Issues that may arise
Issues such as communication, accessibility and mobility are common after a fall or stroke episode. When preparing to bring your relative home from the hospital, it is important to take this into account and some modifications in your home may be needed. While you may not be able to absolutely guarantee an accident free home, there are things you can do to make your home safer for an elderly loved one. Here are a few easy tips in preparing your home for having an elderly senior live with you.
Get the Appropriate Support
Many seniors as they get older require a little more assistance in carrying out everyday activities such as taking a shower or going up the stairs. As we age and particularly after a stroke, the strength in our arms or legs may be weakened. Their chances are increased of slipping or falling if they are not very stable on their feet. Keep this in mind when preparing your home.
The moisture in bathrooms and slippery flooring can be present an increased risk to an older person. Handlebars in your showers and accessible toilets are a great idea. Railways for your stairway also provide support for them when needed. Even if they are making great progress in their rehabilitation after their fall/stroke, you will be comforted knowing if there was a slip or moment of weakness, support is installed nearby to make it easier for them.
Accessibility and Mobility
Based on the layout of your home and whether your relative has mobility challenges, rethinking the layout and purchasing mobility aids may be necessary. Changing the layout does not necessarily mean major renovation but can start from simple changes such as in the kitchen. Moving essentials to more accessible and lower cupboards removes the need for them to climb and also allows them to be comfortable and independent in your home. Another great idea is consciously thinking about their bedroom. Ideally, with mobility and balance problems after a stroke you would want their room clutter free and located on the lower end of the home. Storage and shelving in their room should again be low and accessible.
For moving about, there are many mobility aids such as walkers or folding canes that can be purchased online if it is needed for support. These are great for both at home and when going out of the house. Many cases of depression are seen after a stroke and as seniors see their lives and abilities drastically change. Going for simple walks around the neighbourhood are a great activity to get some physical therapy, brighten their mood and spend time with your loved one.

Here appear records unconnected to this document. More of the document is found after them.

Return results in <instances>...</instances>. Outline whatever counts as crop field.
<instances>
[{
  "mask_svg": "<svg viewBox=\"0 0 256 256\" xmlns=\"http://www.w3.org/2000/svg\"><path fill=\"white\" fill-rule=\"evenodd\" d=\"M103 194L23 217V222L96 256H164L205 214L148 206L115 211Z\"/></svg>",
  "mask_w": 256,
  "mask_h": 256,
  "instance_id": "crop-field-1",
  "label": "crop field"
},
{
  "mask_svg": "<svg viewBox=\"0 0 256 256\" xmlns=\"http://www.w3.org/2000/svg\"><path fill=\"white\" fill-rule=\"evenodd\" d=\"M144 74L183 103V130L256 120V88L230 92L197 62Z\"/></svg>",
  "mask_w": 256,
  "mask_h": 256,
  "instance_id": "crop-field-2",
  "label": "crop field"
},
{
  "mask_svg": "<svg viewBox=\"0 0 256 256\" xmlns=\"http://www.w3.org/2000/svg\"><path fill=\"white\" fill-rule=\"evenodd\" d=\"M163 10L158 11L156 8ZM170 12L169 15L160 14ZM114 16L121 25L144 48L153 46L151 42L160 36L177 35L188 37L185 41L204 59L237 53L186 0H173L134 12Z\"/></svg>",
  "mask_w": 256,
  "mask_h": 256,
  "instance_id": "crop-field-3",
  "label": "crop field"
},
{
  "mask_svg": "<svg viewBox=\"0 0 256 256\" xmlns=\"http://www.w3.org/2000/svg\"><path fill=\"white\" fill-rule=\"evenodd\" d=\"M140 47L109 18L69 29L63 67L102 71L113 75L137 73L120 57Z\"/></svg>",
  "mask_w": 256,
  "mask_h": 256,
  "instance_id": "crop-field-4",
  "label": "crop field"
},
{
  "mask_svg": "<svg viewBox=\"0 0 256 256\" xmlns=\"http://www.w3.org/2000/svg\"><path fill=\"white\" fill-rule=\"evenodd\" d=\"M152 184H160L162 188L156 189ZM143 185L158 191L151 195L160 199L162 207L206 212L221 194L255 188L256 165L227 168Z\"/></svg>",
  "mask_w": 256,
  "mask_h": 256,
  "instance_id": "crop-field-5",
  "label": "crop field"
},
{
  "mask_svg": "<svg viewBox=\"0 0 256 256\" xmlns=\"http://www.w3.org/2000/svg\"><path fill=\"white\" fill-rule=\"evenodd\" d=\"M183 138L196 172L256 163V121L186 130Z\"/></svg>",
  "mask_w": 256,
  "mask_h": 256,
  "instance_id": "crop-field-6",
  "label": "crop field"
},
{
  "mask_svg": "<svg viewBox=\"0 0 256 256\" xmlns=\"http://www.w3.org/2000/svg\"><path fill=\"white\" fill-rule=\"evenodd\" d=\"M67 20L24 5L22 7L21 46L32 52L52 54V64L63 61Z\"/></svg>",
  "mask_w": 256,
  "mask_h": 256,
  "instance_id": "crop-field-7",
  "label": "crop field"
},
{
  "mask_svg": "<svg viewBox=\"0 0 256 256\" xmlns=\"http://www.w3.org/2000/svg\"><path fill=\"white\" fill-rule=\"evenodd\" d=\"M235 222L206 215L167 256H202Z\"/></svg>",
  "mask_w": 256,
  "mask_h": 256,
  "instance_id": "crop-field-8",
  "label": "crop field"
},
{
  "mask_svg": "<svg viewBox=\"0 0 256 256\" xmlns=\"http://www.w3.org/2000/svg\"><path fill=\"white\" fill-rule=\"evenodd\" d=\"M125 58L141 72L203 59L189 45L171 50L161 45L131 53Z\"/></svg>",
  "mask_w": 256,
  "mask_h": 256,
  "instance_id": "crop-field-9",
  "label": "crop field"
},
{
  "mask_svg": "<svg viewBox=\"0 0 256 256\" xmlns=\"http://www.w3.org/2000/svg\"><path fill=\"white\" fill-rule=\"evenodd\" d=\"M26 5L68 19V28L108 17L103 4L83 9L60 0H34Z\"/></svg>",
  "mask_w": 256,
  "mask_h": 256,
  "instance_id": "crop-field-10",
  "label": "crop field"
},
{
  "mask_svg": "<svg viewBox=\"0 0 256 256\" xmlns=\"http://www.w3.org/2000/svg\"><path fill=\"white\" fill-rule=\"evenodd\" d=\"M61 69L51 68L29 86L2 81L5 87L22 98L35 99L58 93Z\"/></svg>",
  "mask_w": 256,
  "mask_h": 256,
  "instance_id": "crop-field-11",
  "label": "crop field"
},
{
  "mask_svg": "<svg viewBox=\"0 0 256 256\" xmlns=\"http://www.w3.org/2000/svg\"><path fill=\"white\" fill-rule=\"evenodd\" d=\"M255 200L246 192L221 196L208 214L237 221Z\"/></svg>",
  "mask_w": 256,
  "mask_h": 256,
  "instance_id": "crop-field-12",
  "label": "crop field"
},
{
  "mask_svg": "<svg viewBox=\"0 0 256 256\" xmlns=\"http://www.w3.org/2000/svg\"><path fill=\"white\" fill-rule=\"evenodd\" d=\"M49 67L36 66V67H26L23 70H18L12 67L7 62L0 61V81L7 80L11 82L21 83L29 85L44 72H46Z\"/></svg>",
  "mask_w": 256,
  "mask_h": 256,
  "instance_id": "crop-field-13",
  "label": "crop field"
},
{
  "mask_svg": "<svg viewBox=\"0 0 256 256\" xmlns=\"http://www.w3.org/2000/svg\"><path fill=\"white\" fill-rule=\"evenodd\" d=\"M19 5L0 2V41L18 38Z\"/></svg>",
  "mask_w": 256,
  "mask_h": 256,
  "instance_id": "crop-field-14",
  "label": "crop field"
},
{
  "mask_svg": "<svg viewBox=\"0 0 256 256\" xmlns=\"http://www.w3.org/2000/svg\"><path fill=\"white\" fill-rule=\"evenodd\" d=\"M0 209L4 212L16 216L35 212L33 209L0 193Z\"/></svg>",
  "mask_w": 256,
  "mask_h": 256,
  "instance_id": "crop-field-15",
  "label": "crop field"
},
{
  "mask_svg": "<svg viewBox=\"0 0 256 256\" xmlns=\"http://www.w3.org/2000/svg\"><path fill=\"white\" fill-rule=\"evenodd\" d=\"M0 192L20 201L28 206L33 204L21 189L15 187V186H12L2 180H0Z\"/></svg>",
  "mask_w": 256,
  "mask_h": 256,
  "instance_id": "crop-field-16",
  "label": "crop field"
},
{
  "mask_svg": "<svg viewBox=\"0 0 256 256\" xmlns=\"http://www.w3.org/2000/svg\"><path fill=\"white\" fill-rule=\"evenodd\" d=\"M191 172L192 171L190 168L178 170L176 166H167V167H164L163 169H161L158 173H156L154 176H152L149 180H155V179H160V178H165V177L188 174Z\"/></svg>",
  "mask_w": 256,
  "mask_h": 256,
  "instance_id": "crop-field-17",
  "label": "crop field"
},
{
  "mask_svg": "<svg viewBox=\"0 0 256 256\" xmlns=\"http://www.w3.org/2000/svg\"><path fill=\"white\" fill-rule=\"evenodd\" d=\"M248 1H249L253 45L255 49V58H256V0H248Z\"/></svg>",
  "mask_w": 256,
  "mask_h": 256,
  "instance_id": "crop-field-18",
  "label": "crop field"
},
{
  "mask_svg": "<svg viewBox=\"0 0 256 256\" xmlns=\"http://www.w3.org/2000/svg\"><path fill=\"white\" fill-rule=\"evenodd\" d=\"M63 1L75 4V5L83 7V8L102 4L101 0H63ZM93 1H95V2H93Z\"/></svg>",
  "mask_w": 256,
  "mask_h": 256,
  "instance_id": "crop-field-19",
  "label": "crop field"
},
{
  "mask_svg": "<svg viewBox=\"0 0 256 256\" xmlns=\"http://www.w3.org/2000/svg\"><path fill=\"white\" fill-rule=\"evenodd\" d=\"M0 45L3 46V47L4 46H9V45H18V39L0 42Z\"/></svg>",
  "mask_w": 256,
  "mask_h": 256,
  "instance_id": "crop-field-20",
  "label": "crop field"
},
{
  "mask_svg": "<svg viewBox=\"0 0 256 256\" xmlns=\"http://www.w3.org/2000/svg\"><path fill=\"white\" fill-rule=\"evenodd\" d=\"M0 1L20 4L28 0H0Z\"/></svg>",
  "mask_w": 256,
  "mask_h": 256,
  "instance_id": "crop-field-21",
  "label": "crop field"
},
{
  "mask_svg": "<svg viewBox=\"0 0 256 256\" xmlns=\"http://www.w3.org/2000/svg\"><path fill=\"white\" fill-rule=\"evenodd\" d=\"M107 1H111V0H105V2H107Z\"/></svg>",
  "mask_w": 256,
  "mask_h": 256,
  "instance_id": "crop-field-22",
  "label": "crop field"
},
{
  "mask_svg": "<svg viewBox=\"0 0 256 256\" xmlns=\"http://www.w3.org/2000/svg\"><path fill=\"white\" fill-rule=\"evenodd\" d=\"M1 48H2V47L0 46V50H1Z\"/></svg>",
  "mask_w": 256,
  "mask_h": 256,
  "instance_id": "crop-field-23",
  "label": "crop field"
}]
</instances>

Make it Easier To Communicate
The National Aphasia Association estimates that about 25 to 40 percent of stroke survivors have aphasia. A person that is left with this condition struggles with their ability to comprehend and produce language. As you can imagine, this makes communication very difficult for them and their loved ones. A great solution for this is having whiteboards in your home. They sell for just a few dollars and can be easily placed on your refrigerator or next to their chair. Being portable, it is a great tool to communicate with your relative when words fail them.
Another hack is to place a phone next to their beds and in very accessible places. Whether they are stroke survivors or not, there may be incidents as they get older where they need help. Having a way to get in touch with you or help nearby is essential.
Finally, take the time to get educated about caring for an elderly relative full time. Each condition including stroke, diabetes or recovery after cardiac arrest can come with a lot of responsibilities and require you to have knowledge of their rehabilitation schedule or medication times. Learn the common signs to look for and when to get help and educate your family. It can make a great difference by being prepared.